What better way to preserve yourself for posterity? You could charge a million
dollars and still get plenty of customers today - even if you told them it
wouldn't be possible yet for years.

I remember listening to old audio of W. Clement Stone saying the way to sell
life insurance wasn't to convince the person that it would take care of their
family once they were gone, but to tell the person that it was the _only_ way
to continue to control their family and direct their finances after they had
died.

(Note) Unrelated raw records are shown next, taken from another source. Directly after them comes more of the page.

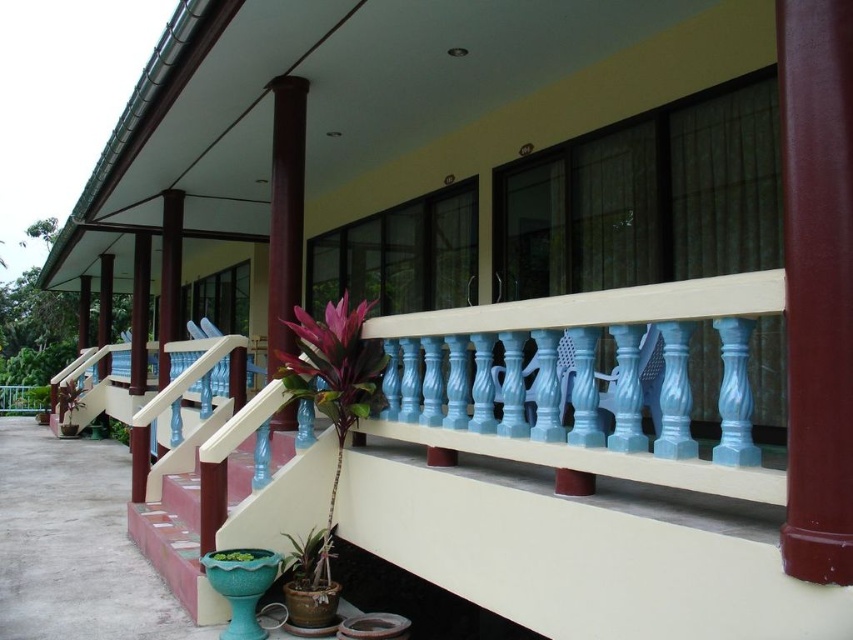
Which is more to the right, smooth terracotta stairs at center or green matte plant at lower center?

From the viewer's perspective, green matte plant at lower center appears more on the right side.

Is smooth terracotta stairs at center further to camera compared to green matte plant at lower center?

Yes, smooth terracotta stairs at center is behind green matte plant at lower center.

The image size is (853, 640). Identify the location of smooth terracotta stairs at center. (277, 492).

Can you confirm if green glossy plant at lower left is wider than green leafy plant at lower left?

Incorrect, green glossy plant at lower left's width does not surpass green leafy plant at lower left's.

Is point (65, 406) positioned after point (120, 422)?

Yes, point (65, 406) is behind point (120, 422).

Locate an element on the screen. The width and height of the screenshot is (853, 640). green glossy plant at lower left is located at coordinates (68, 401).

Who is positioned more to the left, shiny green leaf at center or brown polished wood column at center?

Positioned to the left is brown polished wood column at center.

Between shiny green leaf at center and brown polished wood column at center, which one is positioned lower?

shiny green leaf at center is below.

Does point (352, 404) come behind point (292, 202)?

That is False.

Where is `shiny green leaf at center`? Image resolution: width=853 pixels, height=640 pixels. shiny green leaf at center is located at coordinates (334, 385).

People have an _urgent_ need to retain some type of control, and they
_know_ without their help their family would certainly make poor and unwise
choices.

------
phryk
Not exactly sure, but aren't most journals a rip-off for both the submitting
scientists as well as the readers?

As far as I know the submitter has to give all the rights to the journal while
the reader pays a shitload of money that doesn't even go to the submitter (the
people doing the actual science, you know?)…

------
rhubarbquid
What makes it "official"?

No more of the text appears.